If a line in the entries contains the string "deutlich", include that line in your answer.

== Segment start ==

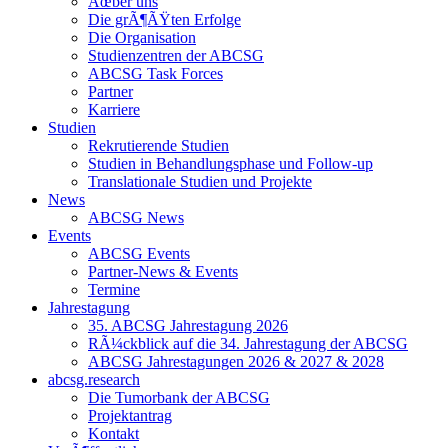
Ãœber uns
Die grÃ¶ÃŸten Erfolge
Die Organisation
Studienzentren der ABCSG
ABCSG Task Forces
Partner
Karriere
Studien
Rekrutierende Studien
Studien in Behandlungsphase und Follow-up
Translationale Studien und Projekte
News
ABCSG News
Events
ABCSG Events
Partner-News & Events
Termine
Jahrestagung
35. ABCSG Jahrestagung 2026
RÃ¼ckblick auf die 34. Jahrestagung der ABCSG
ABCSG Jahrestagungen 2026 & 2027 & 2028
abcsg.research
Die Tumorbank der ABCSG
Projektantrag
Kontakt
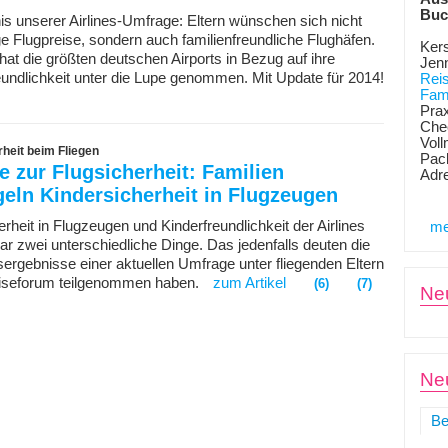
Buc
is unserer Airlines-Umfrage: Eltern wünschen sich nicht
ge Flugpreise, sondern auch familienfreundliche Flughäfen.
Kers
at die größten deutschen Airports in Bezug auf ihre
Jen
eundlichkeit unter die Lupe genommen. Mit Update für 2014!
Rei
Fami
Prax
Chec
Voll
heit beim Fliegen
Pack
 zur Flugsicherheit: Familien
Adr
eln Kindersicherheit in Flugzeugen
rheit in Flugzeugen und Kinderfreundlichkeit der Airlines
me
bar zwei unterschiedliche Dinge. Das jedenfalls deuten die
ergebnisse einer aktuellen Umfrage unter fliegenden Eltern
eiseforum teilgenommen haben.
zum Artikel
(6)
(7)
Ne
Neu
Be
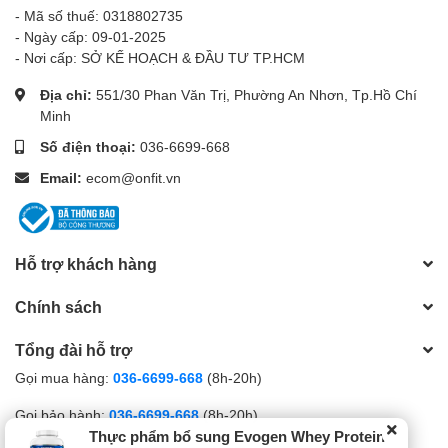
- Mã số thuế: 0318802735
- Ngày cấp: 09-01-2025
- Nơi cấp: SỞ KẾ HOẠCH & ĐẦU TƯ TP.HCM
Địa chỉ:
551/30 Phan Văn Trị, Phường An Nhơn, Tp.Hồ Chí
Minh
Số điện thoại:
036-6699-668
Email:
ecom@onfit.vn
Hỗ trợ khách hàng
Chính sách
Tổng đài hỗ trợ
Gọi mua hàng:
036-6699-668
(8h-20h)
Gọi bảo hành:
036-6699-668
(8h-20h)
Thực phẩm bổ sung Evogen Whey Protein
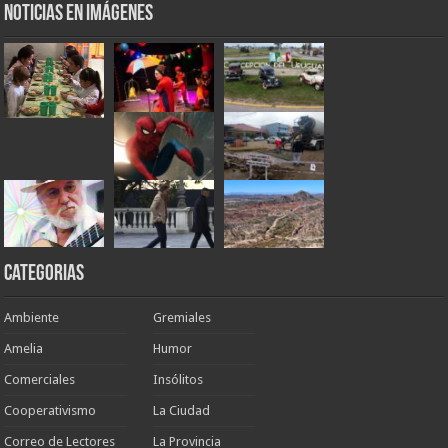
Noticias en Imágenes
Categorias
Ambiente
Gremiales
Amelia
Humor
Comerciales
Insólitos
Cooperativismo
La Ciudad
Correo de Lectores
La Provincia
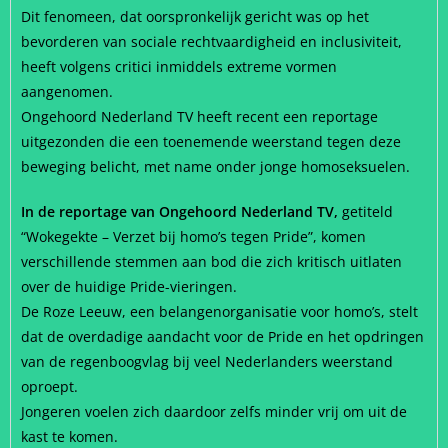
Dit fenomeen, dat oorspronkelijk gericht was op het
bevorderen van sociale rechtvaardigheid en inclusiviteit,
heeft volgens critici inmiddels extreme vormen
aangenomen.
Ongehoord Nederland TV heeft recent een reportage
uitgezonden die een toenemende weerstand tegen deze
beweging belicht, met name onder jonge homoseksuelen.
In de reportage van Ongehoord Nederland TV,
getiteld
“Wokegekte – Verzet bij homo’s tegen Pride”, komen
verschillende stemmen aan bod die zich kritisch uitlaten
over de huidige Pride-vieringen.
De Roze Leeuw, een belangenorganisatie voor homo’s, stelt
dat de overdadige aandacht voor de Pride en het opdringen
van de regenboogvlag bij veel Nederlanders weerstand
oproept.
Jongeren voelen zich daardoor zelfs minder vrij om uit de
kast te komen.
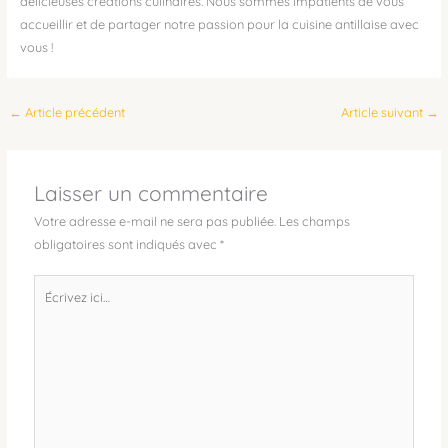
délicieuses créations culinaires. Nous sommes impatients de vous
accueillir et de partager notre passion pour la cuisine antillaise avec
vous !
←
Article précédent
Article suivant
→
Laisser un commentaire
Votre adresse e-mail ne sera pas publiée.
Les champs
obligatoires sont indiqués avec
*
Écrivez
ici…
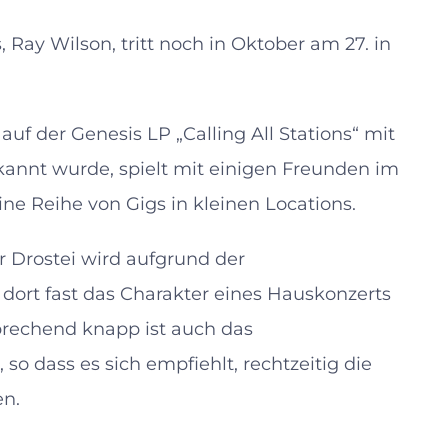
Ray Wilson, tritt noch in Oktober am 27. in
uf der Genesis LP „Calling All Stations“ mit
annt wurde, spielt mit einigen Freunden im
e Reihe von Gigs in kleinen Locations.
r Drostei wird aufgrund der
dort fast das Charakter eines Hauskonzerts
rechend knapp ist auch das
so dass es sich empfiehlt, rechtzeitig die
en.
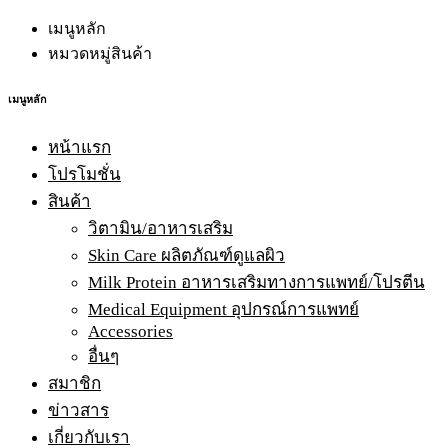
เมนูหลัก
หมวดหมู่สินค้า
เมนูหลัก
หน้าแรก
โปรโมชั่น
สินค้า
วิตามิน/อาหารเสริม
Skin Care ผลิตภัณฑ์ดูแลผิว
Milk Protein อาหารเสริมทางการแพทย์/โปรตีน
Medical Equipment อุปกรณ์การแพทย์
Accessories
อื่นๆ
สมาชิก
ข่าวสาร
เกี่ยวกับเรา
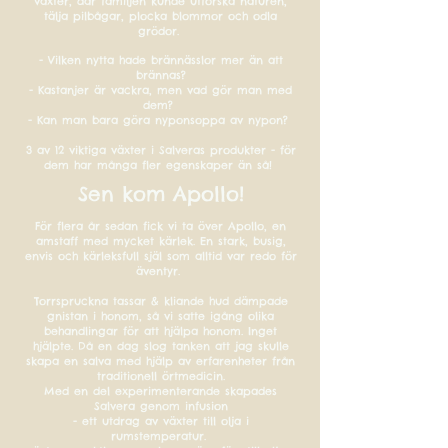
växter, där familjen kunde utforska naturen,
tälja pilbågar, plocka blommor och odla
grödor.
- Vilken nytta hade brännässlor mer än att
brännas?
- Kastanjer är vackra, men vad gör man med
dem?
- Kan man bara göra nyponsoppa av nypon?
3 av 12 viktiga växter i Salveras produkter - för
dem har många fler egenskaper än så!
Sen kom Apollo!
För flera år sedan fick vi ta över Apollo, en
amstaff med mycket kärlek. En stark, busig,
envis och kärleksfull själ som alltid var redo för
äventyr.
Torrspruckna tassar & kliande hud dämpade
gnistan i honom, så vi satte igång olika
behandlingar för att hjälpa honom. Inget
hjälpte. Då en dag slog tanken att jag skulle
skapa en salva med hjälp av erfarenheter från
traditionell örtmedicin.
Med en del experimenterande skapades
Salvera genom infusion
- ett utdrag av växter till olja i
rumstemperatur.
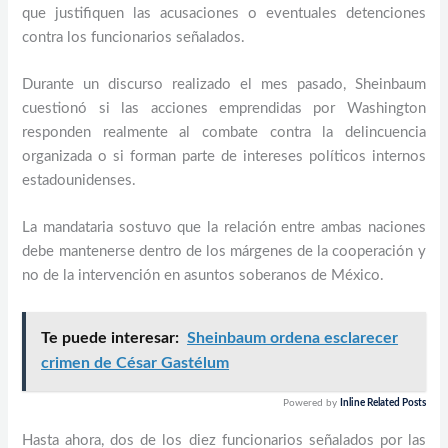
que justifiquen las acusaciones o eventuales detenciones
contra los funcionarios señalados.
Durante un discurso realizado el mes pasado, Sheinbaum
cuestionó si las acciones emprendidas por Washington
responden realmente al combate contra la delincuencia
organizada o si forman parte de intereses políticos internos
estadounidenses.
La mandataria sostuvo que la relación entre ambas naciones
debe mantenerse dentro de los márgenes de la cooperación y
no de la intervención en asuntos soberanos de México.
Te puede interesar:
Sheinbaum ordena esclarecer
crimen de César Gastélum
Powered by
Inline Related Posts
Hasta ahora, dos de los diez funcionarios señalados por las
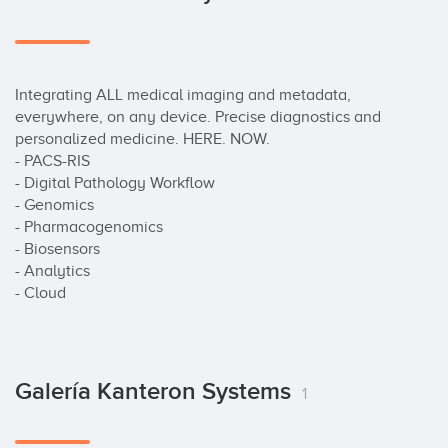
Integrating ALL medical imaging and metadata, 
everywhere, on any device. Precise diagnostics and 
personalized medicine. HERE. NOW.

- PACS-RIS

- Digital Pathology Workflow

- Genomics

- Pharmacogenomics

- Biosensors

- Analytics

- Cloud
Galería Kanteron Systems
1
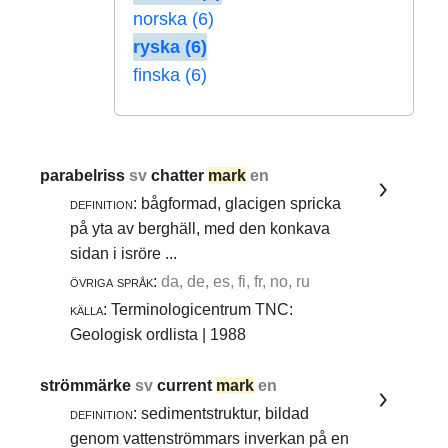
norska (6)
ryska (6)
finska (6)
parabelriss
sv
chatter
mark
en
definition:
bågformad, glacigen spricka
på yta av berghäll, med den konkava
sidan i isröre ...
övriga språk:
da, de, es, fi, fr, no, ru
källa:
Terminologicentrum TNC:
Geologisk ordlista | 1988
strömmärke
sv
current
mark
en
definition:
sedimentstruktur, bildad
genom vattenströmmars inverkan på en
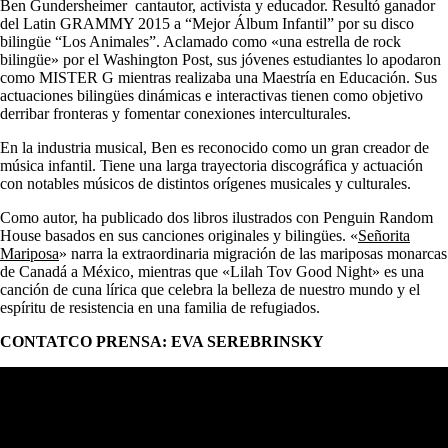
Ben Gundersheimer cantautor, activista y educador. Resultó ganador
del Latin GRAMMY 2015 a “Mejor Álbum Infantil” por su disco
bilingüe “Los Animales”. Aclamado como «una estrella de rock
bilingüe» por el Washington Post, sus jóvenes estudiantes lo apodaron
como MISTER G mientras realizaba una Maestría en Educación. Sus
actuaciones bilingües dinámicas e interactivas tienen como objetivo
derribar fronteras y fomentar conexiones interculturales.
En la industria musical, Ben es reconocido como un gran creador de
música infantil. Tiene una larga trayectoria discográfica y actuación
con notables músicos de distintos orígenes musicales y culturales.
Como autor, ha publicado dos libros ilustrados con Penguin Random
House basados en sus canciones originales y bilingües. «
Señorita
Mariposa
» narra la extraordinaria migración de las mariposas monarcas
de Canadá a México, mientras que «Lilah Tov Good Night» es una
canción de cuna lírica que celebra la belleza de nuestro mundo y el
espíritu de resistencia en una familia de refugiados.
CONTATCO PRENSA: EVA SEREBRINSKY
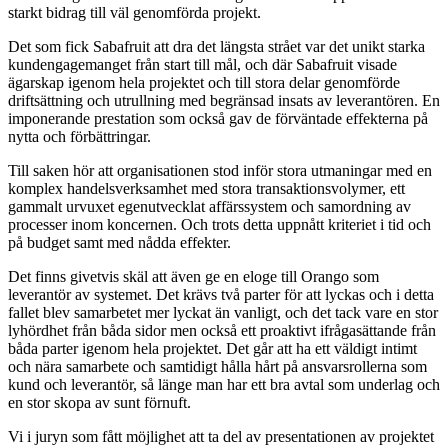
starkt bidrag till väl genomförda projekt.
Det som fick Sabafruit att dra det längsta strået var det unikt starka
kundengagemanget från start till mål, och där Sabafruit visade
ägarskap igenom hela projektet och till stora delar genomförde
driftsättning och utrullning med begränsad insats av leverantören. En
imponerande prestation som också gav de förväntade effekterna på
nytta och förbättringar.
Till saken hör att organisationen stod inför stora utmaningar med en
komplex handelsverksamhet med stora transaktionsvolymer, ett
gammalt urvuxet egenutvecklat affärssystem och samordning av
processer inom koncernen. Och trots detta uppnått kriteriet i tid och
på budget samt med nådda effekter.
Det finns givetvis skäl att även ge en eloge till Orango som
leverantör av systemet. Det krävs två parter för att lyckas och i detta
fallet blev samarbetet mer lyckat än vanligt, och det tack vare en stor
lyhördhet från båda sidor men också ett proaktivt ifrågasättande från
båda parter igenom hela projektet. Det går att ha ett väldigt intimt
och nära samarbete och samtidigt hålla hårt på ansvarsrollerna som
kund och leverantör, så länge man har ett bra avtal som underlag och
en stor skopa av sunt förnuft.
Vi i juryn som fått möjlighet att ta del av presentationen av projektet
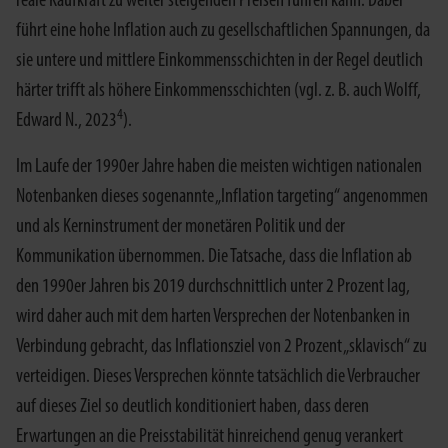
reale Kaufkraft zu weiter steigenden Preisen führen kann. Dabei
führt eine hohe Inflation auch zu gesellschaftlichen Spannungen, da
sie untere und mittlere Einkommensschichten in der Regel deutlich
härter trifft als höhere Einkommensschichten (vgl. z. B. auch Wolff,
4
Edward N., 2023
).
Im Laufe der 1990er Jahre haben die meisten wichtigen nationalen
Notenbanken dieses sogenannte „Inflation targeting“ angenommen
und als Kerninstrument der monetären Politik und der
Kommunikation übernommen. Die Tatsache, dass die Inflation ab
den 1990er Jahren bis 2019 durchschnittlich unter 2 Prozent lag,
wird daher auch mit dem harten Versprechen der Notenbanken in
Verbindung gebracht, das Inflationsziel von 2 Prozent „sklavisch“ zu
verteidigen. Dieses Versprechen könnte tatsächlich die Verbraucher
auf dieses Ziel so deutlich konditioniert haben, dass deren
Erwartungen an die Preisstabilität hinreichend genug verankert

== Segment end ==

__Written reply__
sie untere und mittlere Einkommensschichten in der Regel deutlich
auf dieses Ziel so deutlich konditioniert haben, dass deren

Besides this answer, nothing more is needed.